Menjual rumah demi siapa?

192 12 0
                                    

Aku mengikatmu dengan alasan konyol, "Menjadi asisten rumah tanggaku, sebagai caramu membalas budiku."

Yang kenyataannya, aku sedang berusaha membiasakanmu agar terbiasa melayaniku.


Hingga pada akhirnya, kamu akan merasa nyaman dengan peranmu yang sebenarnya.

"Menjadi pendamping hidupku"

Selamanya ...

🍁🍁🍁

"Seneng ya, Mbak. Lihat mereka kompak banget kayak gitu. Pak Bos kelihatan banget jiwa seorang ayahnya.”

Aina menoleh, menatap wanita yang duduk di sampingnya. Ujung hijab wanita itu melambai-lambai diterpa angin. Hanya senyum tipis yang Aina berikan sebagai jawaban. Matanya kembali fokus melihat dua pria beda usia yang sedang membuat istana pasir, yang tak jauh dari tempatnya duduk.

Entah kenapa akhir-akhir ini Azlan sering kali mengajaknya ke pantai. Dalam seminggu ini saja, sudah terhitung tiga kali pria itu mengajaknya. Padahal pekerjaan pria itu sekarang sedang padat, tetapi selalu menyempatkan waktu untuk mengajak Dzakka bermain.

“Kamu, udah lama kerja sama Mas Azlan?” tanyanya mengalihkan topik pembicaraan.

“Hampir setahun, Mbak. Setelah aku lulus kuliah D3, awalnya aku magang di kantor Pak Bos yang di Jawa. Nggak nyangka juga sih, Pak Bos bisa buka kantor cabang secepat ini. Di Bali lagi. Pak Bos itu keren loh Mbak, kalau dalam mode serius. Pas kerja pasti berhasil mencuri perhatian banyak wanita. Biasanya tuh, pas pakek kemeja putihnya, terus lengannya di gulung. Atau pas lagi di tempat proyek, kan sering tuh pakek kaos putih. Wah damagenya kelihatan banget. Untungnya imanku kuat, jadi bisa tahan godaan.” Di akhiri tawa malu-malu.

“Aku nggak yakin sama omonganmu," cibir Aina menanggapi omongan wanita itu yang selalu antusias, apalagi jika menyangkut suaminya.
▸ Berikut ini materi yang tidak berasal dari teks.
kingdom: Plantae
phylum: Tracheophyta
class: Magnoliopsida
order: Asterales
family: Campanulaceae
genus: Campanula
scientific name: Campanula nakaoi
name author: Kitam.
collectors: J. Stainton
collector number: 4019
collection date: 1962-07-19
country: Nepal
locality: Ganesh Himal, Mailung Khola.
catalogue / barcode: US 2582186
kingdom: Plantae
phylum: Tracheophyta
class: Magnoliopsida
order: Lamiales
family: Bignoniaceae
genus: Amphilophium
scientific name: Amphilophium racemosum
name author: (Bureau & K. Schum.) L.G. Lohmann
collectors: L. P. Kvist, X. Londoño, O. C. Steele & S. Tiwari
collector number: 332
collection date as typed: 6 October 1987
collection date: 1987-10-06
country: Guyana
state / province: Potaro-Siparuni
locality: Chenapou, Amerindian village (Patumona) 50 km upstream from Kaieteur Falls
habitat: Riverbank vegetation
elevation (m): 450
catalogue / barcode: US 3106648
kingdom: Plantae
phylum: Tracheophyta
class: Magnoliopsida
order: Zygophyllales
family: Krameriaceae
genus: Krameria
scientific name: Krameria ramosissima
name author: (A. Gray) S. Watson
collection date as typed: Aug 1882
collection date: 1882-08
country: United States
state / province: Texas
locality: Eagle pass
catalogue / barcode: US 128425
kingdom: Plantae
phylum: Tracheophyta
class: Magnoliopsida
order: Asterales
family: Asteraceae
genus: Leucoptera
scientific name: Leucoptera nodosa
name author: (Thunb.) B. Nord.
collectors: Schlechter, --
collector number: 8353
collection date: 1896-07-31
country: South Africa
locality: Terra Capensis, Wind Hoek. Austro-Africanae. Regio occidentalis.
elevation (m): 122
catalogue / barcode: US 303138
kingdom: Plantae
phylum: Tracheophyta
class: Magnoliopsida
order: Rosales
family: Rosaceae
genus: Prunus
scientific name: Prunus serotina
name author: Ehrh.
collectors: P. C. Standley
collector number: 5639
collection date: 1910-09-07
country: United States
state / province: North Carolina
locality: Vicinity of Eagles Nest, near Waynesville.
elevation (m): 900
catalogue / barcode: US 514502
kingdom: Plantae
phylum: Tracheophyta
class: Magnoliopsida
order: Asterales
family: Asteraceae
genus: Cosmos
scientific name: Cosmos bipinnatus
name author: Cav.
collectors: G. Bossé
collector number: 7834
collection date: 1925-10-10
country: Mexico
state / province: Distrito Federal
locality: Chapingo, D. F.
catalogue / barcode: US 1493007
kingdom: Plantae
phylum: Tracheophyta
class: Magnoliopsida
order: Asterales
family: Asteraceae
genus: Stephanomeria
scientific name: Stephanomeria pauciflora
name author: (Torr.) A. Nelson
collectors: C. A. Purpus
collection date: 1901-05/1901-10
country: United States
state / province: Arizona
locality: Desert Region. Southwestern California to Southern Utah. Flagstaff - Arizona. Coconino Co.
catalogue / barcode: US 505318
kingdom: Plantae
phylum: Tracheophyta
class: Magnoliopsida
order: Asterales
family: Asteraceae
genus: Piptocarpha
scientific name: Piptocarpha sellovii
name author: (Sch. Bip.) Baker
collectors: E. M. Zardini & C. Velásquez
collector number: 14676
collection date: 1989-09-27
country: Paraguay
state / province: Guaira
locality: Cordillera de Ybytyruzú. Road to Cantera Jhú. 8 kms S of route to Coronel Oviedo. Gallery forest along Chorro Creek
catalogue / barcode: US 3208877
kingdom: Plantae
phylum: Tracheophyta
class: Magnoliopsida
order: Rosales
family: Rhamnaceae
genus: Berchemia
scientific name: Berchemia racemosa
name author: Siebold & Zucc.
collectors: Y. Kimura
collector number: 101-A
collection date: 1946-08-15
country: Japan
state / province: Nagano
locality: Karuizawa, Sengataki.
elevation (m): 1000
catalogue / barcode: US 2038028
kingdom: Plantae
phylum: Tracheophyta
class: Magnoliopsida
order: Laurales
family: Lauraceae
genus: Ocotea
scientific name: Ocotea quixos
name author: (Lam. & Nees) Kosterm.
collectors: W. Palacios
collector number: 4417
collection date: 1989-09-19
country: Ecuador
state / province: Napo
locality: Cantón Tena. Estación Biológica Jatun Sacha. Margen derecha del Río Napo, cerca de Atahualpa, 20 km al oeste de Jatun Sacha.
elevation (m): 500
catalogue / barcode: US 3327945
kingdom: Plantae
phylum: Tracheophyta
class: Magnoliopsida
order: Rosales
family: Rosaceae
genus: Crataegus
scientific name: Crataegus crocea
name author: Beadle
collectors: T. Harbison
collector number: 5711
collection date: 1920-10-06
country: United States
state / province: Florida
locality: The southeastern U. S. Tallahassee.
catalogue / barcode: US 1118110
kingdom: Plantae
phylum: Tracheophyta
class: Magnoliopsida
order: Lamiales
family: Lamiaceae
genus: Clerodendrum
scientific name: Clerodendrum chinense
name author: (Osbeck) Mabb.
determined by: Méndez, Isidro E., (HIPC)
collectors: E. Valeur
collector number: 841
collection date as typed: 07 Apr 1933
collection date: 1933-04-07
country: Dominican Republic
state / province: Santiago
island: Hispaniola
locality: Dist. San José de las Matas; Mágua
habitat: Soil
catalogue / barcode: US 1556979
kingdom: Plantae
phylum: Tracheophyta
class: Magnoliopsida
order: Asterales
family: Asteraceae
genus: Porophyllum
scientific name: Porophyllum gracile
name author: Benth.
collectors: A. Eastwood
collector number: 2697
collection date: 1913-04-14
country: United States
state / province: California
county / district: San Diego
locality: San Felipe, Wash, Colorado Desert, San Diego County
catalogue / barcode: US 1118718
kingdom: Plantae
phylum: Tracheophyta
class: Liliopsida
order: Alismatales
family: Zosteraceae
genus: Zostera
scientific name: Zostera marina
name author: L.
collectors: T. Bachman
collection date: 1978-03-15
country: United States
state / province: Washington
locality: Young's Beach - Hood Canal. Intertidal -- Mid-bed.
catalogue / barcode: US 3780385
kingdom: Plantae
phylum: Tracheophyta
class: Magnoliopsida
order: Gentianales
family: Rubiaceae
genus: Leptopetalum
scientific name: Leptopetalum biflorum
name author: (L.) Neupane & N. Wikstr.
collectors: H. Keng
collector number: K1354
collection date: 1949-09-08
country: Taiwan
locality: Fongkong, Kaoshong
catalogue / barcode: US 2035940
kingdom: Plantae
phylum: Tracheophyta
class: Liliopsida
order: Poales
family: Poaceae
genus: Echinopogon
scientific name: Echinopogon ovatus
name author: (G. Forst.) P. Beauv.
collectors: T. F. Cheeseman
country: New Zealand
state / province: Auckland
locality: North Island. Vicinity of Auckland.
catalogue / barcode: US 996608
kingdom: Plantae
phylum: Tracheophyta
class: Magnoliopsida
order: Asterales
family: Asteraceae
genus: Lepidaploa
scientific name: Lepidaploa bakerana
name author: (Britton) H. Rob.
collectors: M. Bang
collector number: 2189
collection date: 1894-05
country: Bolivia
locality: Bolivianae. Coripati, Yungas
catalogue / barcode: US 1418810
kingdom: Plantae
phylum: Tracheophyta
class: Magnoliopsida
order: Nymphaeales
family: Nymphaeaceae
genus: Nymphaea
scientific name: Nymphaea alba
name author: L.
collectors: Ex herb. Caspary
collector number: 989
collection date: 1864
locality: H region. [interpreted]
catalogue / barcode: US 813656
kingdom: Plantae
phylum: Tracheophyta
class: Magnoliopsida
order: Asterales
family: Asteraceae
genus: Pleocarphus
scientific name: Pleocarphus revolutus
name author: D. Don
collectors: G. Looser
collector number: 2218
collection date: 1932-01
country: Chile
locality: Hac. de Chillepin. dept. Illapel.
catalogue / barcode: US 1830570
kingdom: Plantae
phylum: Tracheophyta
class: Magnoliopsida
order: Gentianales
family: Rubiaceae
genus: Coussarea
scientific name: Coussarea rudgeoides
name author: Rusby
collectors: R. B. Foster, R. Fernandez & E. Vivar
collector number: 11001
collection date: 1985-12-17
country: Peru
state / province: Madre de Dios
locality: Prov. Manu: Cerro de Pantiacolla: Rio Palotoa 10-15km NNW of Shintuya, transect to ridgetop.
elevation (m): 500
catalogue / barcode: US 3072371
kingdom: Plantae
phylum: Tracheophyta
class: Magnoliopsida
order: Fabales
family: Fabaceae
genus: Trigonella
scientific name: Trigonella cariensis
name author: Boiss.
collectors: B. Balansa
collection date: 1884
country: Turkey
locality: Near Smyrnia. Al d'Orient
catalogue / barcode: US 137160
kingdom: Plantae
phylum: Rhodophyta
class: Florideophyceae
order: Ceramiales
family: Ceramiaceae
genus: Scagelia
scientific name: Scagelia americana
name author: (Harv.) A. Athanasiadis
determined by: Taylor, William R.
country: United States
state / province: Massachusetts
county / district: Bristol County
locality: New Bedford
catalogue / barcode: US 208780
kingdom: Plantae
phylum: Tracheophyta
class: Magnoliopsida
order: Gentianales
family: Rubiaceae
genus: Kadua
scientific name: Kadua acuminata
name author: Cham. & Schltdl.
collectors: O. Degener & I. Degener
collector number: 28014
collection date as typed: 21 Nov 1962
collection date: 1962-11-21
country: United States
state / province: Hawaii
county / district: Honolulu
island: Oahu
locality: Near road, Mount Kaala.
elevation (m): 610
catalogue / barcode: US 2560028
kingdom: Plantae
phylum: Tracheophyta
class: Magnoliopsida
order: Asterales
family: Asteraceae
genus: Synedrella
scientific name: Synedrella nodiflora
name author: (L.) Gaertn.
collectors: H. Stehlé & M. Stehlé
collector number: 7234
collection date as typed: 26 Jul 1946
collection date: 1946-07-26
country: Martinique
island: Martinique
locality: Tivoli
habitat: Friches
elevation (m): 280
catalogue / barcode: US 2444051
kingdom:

Wanita itu malah tertawa keras sampai wajahnya memerah. Dia sampai tidak habis pikir, ada ya wanita seperti Linda ini, yang tidak jaim meski bersama dengan istri dari pria yang sedari tadi dia bicarakan. Kuat mental mungkin, atau sifat malunya ketinggalan.

“Mbak Aina ini ternyata bisa baca pikiran orang, ya!”

“Eh, serius kamu?” Kini malah dirinya yang dibuat syok dengan pernyataan itu. Jadi benar, wanita ini diam-diam mengagumi Azlan. Yang masih berstatus suaminya.

“Nggak lah, Mbak. Bercanda aku. Hahaha ... Mbak Aina kelihatan banget kalau lagi cemburu. Sesayang itu ya Mbak sama Pak Bos. Kayak nggak rela kalau ada wanita lain yang ngomongin dia.”

“Bisa aja kamu.”

Dia memalingkan wajah, demi menyembunyikan wajahnya yang mulai terasa memanas.

“Tunangan aku yang baju biru itu, Mbak. Udah tiga bulan kita tunangan.” Linda menunjuk salah satu pria dari tiga pria yang sedang mandi di laut. “Sebenarnya kita juga udah sah, sih. Soalnya langsung dinikahkan siri saat acara lamaran. Mangkanya aku mau ikut ke sini bareng dia. Kan udah halal, jadi aman.”

Aina mengangguk membenarkan. Meski direlung hatinya, harga dirinya tengah menjerit malu.

“Kok, nggak langsung nikah ke KUA. Biar sekalian sah di mata negara.”